The work is described in the Jan. 7 issue of the journal Applied Physics Letters.
A vibrating device has a resonant frequency at which it will naturally vibrate when activated. It's never just a single frequency, but a small range around a center point. Quality factor, or Q, refers to how narrow that range is. A radio with a high-Q tuner would be very selective, rejecting signals from stations very near the frequency to which it is tuned.
In mechanical nanoresonators, high Q makes it easier to detect small changes in mass, which can be used to detect the presence of bacteria, viruses or other biological molecules, and to detect small changes in the environment around the device. Q is measured by watching the "ringdown time" of a resonator after it has been set to vibrating. The narrower its range of vibration, the less energy it will lose with each swing, and the longer it will continue to vibrate. Adding just a few molecules of air or other gas to the space around a high-Q device damps its vibration and noticeably shortens the ringdown time, making the device useful as a pressure sensor in very rarified gases.

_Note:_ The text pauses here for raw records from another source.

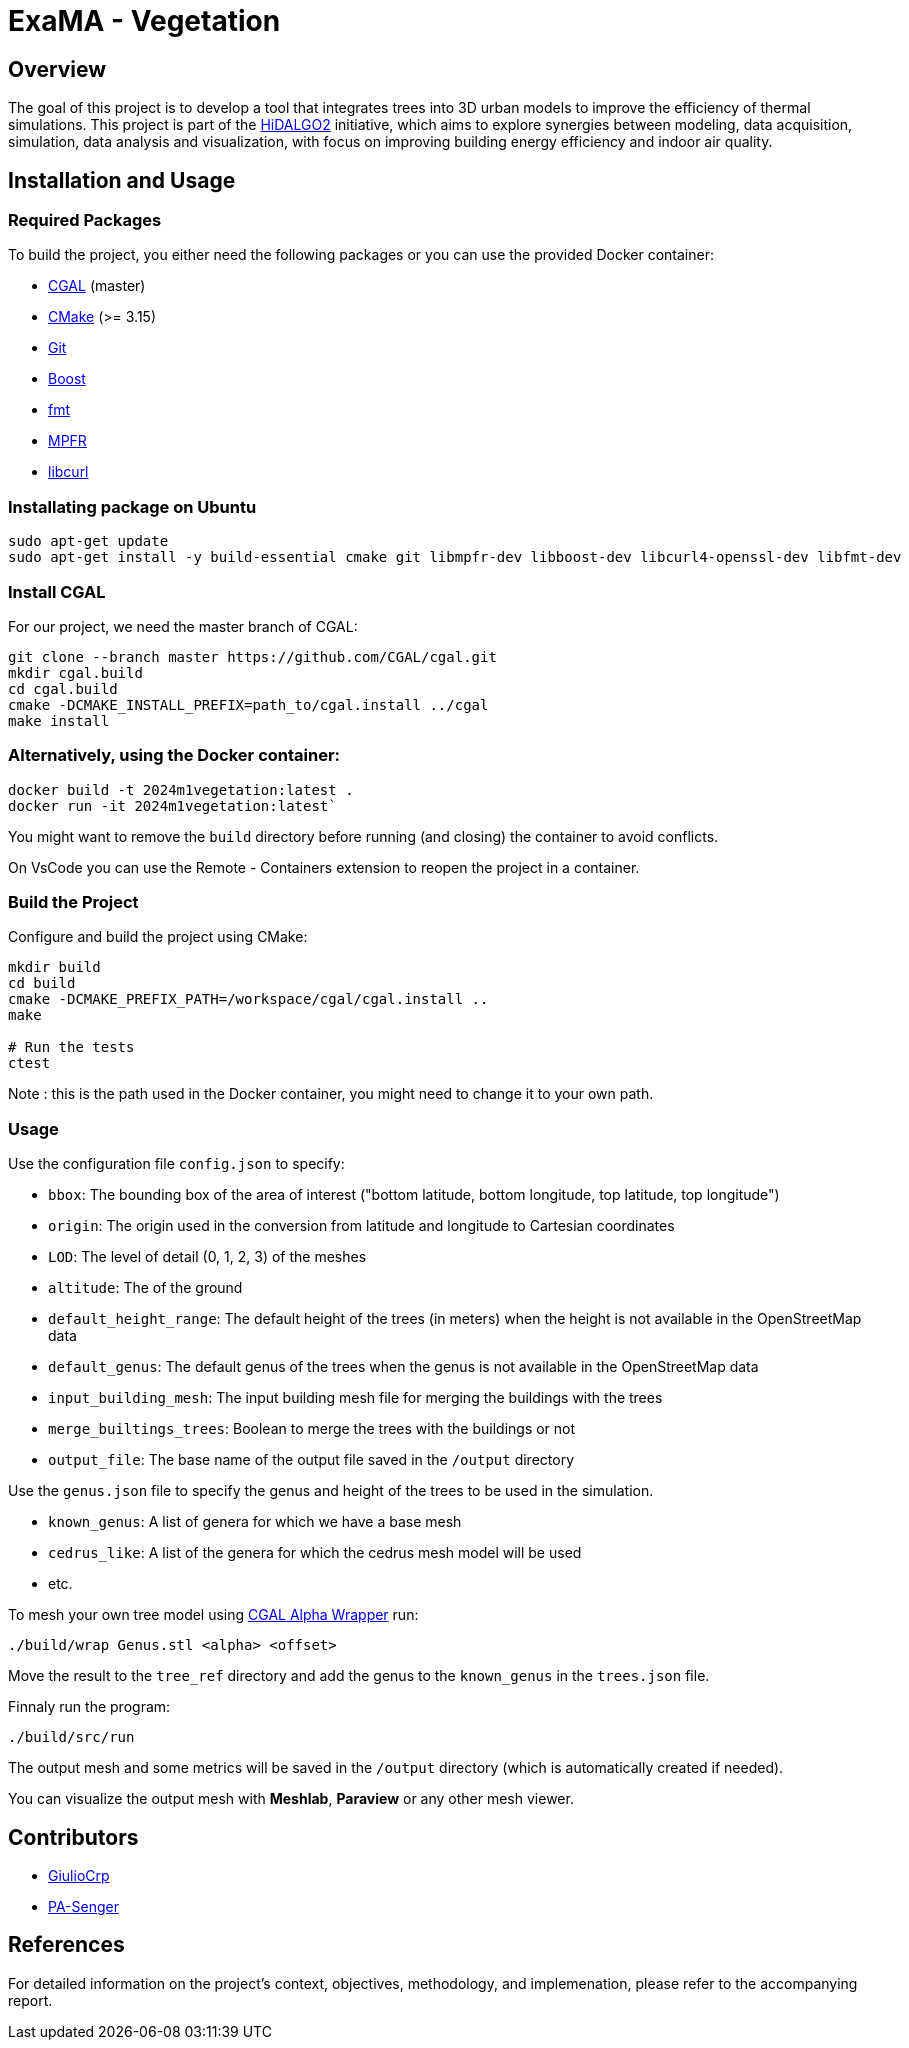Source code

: = ExaMA - Vegetation

== Overview

The goal of this project is to develop a tool that integrates trees into 3D urban models to improve the efficiency of thermal simulations. This project is part of the https://www.hidalgo2.eu[HiDALGO2] initiative, which aims to explore synergies between modeling, data acquisition, simulation, data analysis and visualization, with focus on improving building energy efficiency and indoor air quality.

== Installation and Usage

=== Required Packages

To build the project, you either need the following packages or you can use the provided Docker container:

- https://www.cgal.org/[CGAL] (master)
- https://cmake.org/[CMake] (>= 3.15)
- https://git-scm.com/[Git]
- https://www.boost.org/[Boost]
- https://fmt.dev/[fmt]
- https://www.mpfr.org/[MPFR]
- https://curl.se/[libcurl]

=== Installating package on Ubuntu

```bash
sudo apt-get update
sudo apt-get install -y build-essential cmake git libmpfr-dev libboost-dev libcurl4-openssl-dev libfmt-dev
```

=== Install CGAL
For our project, we need the master branch of CGAL:
```bash
git clone --branch master https://github.com/CGAL/cgal.git
mkdir cgal.build
cd cgal.build
cmake -DCMAKE_INSTALL_PREFIX=path_to/cgal.install ../cgal
make install
```

=== Alternatively, using the Docker container:
```bash
docker build -t 2024m1vegetation:latest .
docker run -it 2024m1vegetation:latest`
```

You might want to remove the `build` directory before running (and closing) the container to avoid conflicts.

On VsCode you can use the Remote - Containers extension to reopen the project in a container.

=== Build the Project
Configure and build the project using CMake:
```bash
mkdir build
cd build
cmake -DCMAKE_PREFIX_PATH=/workspace/cgal/cgal.install ..
make

# Run the tests
ctest
```

Note : this is the path used in the Docker container, you might need to change it to your own path.

=== Usage

Use the configuration file `config.json` to specify:

- `bbox`: The bounding box of the area of interest ("bottom latitude, bottom longitude, top latitude, top longitude")

- `origin`: The origin used in the conversion from latitude and longitude to Cartesian coordinates

- `LOD`: The level of detail (0, 1, 2, 3) of the meshes

- `altitude`: The of the ground 

- `default_height_range`: The default height of the trees (in meters) when the height is not available in the OpenStreetMap data

- `default_genus`: The default genus of the trees when the genus is not available in the OpenStreetMap data

- `input_building_mesh`: The input building mesh file for merging the buildings with the trees

- `merge_builtings_trees`: Boolean to merge the trees with the buildings or not

- `output_file`: The base name of the output file saved in the `/output` directory

Use the `genus.json` file to specify the genus and height of the trees to be used in the simulation.

- `known_genus`: A list of genera for which we have a base mesh
- `cedrus_like`: A list of the genera for which the cedrus mesh model will be used
- etc.

To mesh your own tree model using link:https://doc.cgal.org/latest/Alpha_wrap_3/index.html[CGAL Alpha Wrapper] run:

```bash
./build/wrap Genus.stl <alpha> <offset>
```

Move the result to the `tree_ref` directory and add the genus to the `known_genus` in the `trees.json` file.

Finnaly run the program:
```bash
./build/src/run
```

The output mesh and some metrics will be saved in the `/output` directory (which is automatically created if needed).

You can visualize the output mesh with **Meshlab**, **Paraview** or any other mesh viewer.


== Contributors

* https://github.com/GiulioCrp[GiulioCrp]
* https://github.com/PA-Senger[PA-Senger]

== References

For detailed information on the project's context, objectives, methodology, and implemenation, please refer to the accompanying report.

High-Q resonators have been demonstrated at millimeter scales, but Q declines as devices get smaller. The Cornell research team found they could increase the quality factor by stressing the material as it was formed. In previous work they used stressed silicon nitride to make strings 200 by 102 nanometers wide by 60 microns long (a nanometer is a billionth of a meter; a micron is a millionth of a meter) with a Q of 207,000. In the process they found that Q increased with length (and increased with lower frequency). In the latest work, a string 275 microns long exceeded the milestone "million" value for the first time, with a Q of 1.3 million.
To test the usefulness of the new devices as pressure sensors, the researchers operated a string resonator at pressures ranging from high vacuum to room air pressure, and found that the quality factor decreased from 1.1 million to about 1,000 as pressure increased from vacuum to 1 Torr (A Torr is 1 millimeter of mercury; 760 Torr = 1 atmosphere). Previously demonstrated devices, they said in their report, have been limited to sensing pressure down to about 0.1 Torr, but the high-Q devices, they said, would extend the sensing range to below 0.001 Torr, while remaining effective at high pressures.
The research was conducted by Cornell graduate student Scott Verbridge; Harold Craighead, the C.W. Lake Jr. Professor of Engineering; and Jeevak Parpia, Cornell professor of physics. It was supported by the Defense Advanced Research Projects Agency, and the devices were made at the Cornell NanoScale Facility, supported by the National Science Foundation.